Submission of statement of shipments made: On or before 15th of every month the exporter is required to submit a statement of shipments made during the previous month under the contract, which is covered under the policy. This statement has to be submitted along with the proposal itself if the shipment for which cover is sought has already been made; Submission of statement of overdue: On or before 15th of every month the exporter is required to submit a statement of payments against the shipments covered under the contract which have remained overdue for more than thirty days from the due date; Intimation of event affecting the risk: If the exporter comes to know about any event likely to affect the risk the same has to be intimated to ECGC immediately and in any case by not later than 30 days; Action for minimizing loss: Immediate steps are to be taken in the event of non-receipt of payment for any shipment. On learning of non-payment of the shipment, for which the policy is obtained, exporter is required to take suitable action to prevent / minimize the loss, including such action as may be suggested by ECGC. Action to prevent / minimize loss will depend on the facts and circumstances of each case. Given below is the course of action that may have to be taken immediately. Persuading the buyer to make the payment while, at the same time, maintaining recourse against him by getting the bill noted and protested for non-payment; Not agreeing to give any extension of the due date of the bill unless there are good reasons for doing so. Prior approval of the Corporation should be taken for granting such extension. In case any condition is stipulated by ECGC while granting extension, it should be ensured that the conditions are complied with; If the documents / goods have not been accepted by the buyer, taking action to safeguard the goods and to resell them to an alternate buyer after giving due notice to the original buyer. Prior approval of ECGC should be taken for resale, if the loss is likely to exceed 25% of the gross invoice value. If resale is not possible, to bring the goods back to India, with the prior approval of ECGC (if the loss is up to 25% of the gross invoice value such permission is not required). Desisting from making any further shipment to the buyer until he has made the payment for the bill in default.
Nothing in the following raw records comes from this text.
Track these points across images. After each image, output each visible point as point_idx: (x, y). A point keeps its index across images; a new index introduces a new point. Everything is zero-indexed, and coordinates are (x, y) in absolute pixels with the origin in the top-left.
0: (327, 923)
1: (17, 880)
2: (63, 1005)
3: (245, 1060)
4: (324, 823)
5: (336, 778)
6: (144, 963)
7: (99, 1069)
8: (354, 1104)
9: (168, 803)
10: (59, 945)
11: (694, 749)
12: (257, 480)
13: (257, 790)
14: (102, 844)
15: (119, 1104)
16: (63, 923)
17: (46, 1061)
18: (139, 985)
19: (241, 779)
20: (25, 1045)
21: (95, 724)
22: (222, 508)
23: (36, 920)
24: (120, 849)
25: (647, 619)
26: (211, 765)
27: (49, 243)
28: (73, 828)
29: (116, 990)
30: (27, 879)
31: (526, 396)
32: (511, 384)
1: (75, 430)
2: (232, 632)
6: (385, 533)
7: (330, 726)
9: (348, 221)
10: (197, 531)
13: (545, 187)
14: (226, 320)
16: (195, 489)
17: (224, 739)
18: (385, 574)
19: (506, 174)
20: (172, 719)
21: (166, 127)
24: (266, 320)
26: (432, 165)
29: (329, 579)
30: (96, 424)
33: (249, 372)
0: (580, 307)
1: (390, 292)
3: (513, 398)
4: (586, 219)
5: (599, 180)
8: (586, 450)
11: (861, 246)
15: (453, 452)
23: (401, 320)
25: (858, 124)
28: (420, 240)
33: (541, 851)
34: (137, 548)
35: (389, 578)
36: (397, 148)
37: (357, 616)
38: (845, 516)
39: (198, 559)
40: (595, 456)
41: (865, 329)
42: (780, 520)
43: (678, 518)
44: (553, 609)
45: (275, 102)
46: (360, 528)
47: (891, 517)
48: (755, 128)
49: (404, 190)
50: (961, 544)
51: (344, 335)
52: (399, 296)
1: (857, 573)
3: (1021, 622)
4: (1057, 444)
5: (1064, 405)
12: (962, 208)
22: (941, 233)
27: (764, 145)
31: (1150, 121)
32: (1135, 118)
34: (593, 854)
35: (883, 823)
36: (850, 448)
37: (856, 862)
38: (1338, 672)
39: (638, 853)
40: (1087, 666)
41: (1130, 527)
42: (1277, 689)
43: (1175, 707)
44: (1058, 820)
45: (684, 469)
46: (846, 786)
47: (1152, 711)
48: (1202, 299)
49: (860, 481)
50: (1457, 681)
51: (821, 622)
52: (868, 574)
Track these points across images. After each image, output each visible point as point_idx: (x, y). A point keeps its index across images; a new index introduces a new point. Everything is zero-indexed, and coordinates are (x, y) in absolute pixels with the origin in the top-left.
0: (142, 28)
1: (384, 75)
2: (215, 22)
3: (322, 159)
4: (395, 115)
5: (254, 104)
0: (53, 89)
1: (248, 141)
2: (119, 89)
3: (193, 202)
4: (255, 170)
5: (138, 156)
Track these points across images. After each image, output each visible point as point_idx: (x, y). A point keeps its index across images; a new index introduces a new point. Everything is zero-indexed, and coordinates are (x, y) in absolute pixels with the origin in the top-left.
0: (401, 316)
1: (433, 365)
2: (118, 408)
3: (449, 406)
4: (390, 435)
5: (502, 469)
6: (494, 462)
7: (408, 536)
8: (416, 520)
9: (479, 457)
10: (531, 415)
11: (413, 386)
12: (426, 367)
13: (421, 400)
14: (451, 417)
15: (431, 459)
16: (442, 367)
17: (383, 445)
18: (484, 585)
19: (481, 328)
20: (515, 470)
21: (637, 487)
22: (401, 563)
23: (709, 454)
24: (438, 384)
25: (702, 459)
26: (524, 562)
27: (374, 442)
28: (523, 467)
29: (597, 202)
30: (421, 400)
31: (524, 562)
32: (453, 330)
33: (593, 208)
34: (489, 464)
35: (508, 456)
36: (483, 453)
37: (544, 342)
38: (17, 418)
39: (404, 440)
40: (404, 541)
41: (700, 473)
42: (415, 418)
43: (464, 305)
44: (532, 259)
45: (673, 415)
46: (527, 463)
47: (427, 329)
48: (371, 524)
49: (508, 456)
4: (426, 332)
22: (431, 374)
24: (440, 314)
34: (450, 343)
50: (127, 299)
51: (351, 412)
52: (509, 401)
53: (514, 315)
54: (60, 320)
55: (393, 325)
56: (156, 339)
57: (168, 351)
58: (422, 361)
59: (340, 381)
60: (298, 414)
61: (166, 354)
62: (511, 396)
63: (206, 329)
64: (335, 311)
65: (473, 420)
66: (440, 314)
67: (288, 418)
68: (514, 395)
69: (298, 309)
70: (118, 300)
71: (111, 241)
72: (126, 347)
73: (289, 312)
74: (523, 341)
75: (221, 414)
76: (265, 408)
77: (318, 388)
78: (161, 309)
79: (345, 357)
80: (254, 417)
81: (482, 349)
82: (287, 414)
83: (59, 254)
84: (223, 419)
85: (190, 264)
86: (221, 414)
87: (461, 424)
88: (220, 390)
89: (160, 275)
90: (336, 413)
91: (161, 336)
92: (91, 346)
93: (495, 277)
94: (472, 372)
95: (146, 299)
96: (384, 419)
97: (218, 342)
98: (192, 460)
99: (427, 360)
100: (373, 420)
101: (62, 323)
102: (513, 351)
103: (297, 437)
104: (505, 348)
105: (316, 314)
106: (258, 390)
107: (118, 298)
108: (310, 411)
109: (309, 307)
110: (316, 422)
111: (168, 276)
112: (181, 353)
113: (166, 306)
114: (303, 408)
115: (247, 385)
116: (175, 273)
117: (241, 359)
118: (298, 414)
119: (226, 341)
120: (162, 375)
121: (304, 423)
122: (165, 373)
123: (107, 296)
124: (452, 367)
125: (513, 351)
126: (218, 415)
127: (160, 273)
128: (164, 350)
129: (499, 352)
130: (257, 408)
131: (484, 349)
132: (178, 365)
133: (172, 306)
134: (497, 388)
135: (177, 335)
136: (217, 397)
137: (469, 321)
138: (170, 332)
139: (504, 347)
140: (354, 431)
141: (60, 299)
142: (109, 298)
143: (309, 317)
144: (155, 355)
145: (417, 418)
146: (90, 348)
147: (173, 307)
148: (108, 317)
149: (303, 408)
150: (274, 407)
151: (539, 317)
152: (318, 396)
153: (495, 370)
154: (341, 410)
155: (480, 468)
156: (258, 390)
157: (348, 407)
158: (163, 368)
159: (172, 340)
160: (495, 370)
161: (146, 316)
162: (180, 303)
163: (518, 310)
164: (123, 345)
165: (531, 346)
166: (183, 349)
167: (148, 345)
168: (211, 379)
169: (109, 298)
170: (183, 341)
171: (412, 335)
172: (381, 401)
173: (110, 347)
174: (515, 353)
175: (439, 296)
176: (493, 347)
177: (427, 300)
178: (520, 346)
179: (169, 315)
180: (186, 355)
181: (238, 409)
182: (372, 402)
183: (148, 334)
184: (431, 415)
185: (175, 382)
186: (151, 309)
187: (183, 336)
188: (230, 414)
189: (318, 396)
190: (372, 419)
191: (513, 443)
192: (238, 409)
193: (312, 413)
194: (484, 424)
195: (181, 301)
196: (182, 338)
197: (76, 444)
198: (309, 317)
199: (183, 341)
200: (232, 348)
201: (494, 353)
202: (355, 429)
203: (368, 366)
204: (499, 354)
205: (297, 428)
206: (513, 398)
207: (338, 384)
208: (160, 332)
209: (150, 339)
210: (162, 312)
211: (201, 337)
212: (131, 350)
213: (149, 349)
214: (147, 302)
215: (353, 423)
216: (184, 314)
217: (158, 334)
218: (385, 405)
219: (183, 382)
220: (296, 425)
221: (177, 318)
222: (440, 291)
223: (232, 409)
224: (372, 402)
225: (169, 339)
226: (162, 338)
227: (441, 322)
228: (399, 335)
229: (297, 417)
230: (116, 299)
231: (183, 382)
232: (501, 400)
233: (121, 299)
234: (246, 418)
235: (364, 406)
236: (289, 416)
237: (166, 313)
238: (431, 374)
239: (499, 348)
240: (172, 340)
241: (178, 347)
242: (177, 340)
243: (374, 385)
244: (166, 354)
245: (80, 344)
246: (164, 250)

15 What action has the exporter to take for recovery on payment of claim under SSP (ST)?
Upon payment of a claim the exporter shall continue to take steps for recovering the dues from the buyer including action, if any, stipulated by ECGC. Any amount spent on recovering the dues shall have a first charge on recovery. Any amount recovered net of recovery expenses shall be shared
between ECGC and the exporter in the same ratio in which the loss is shared.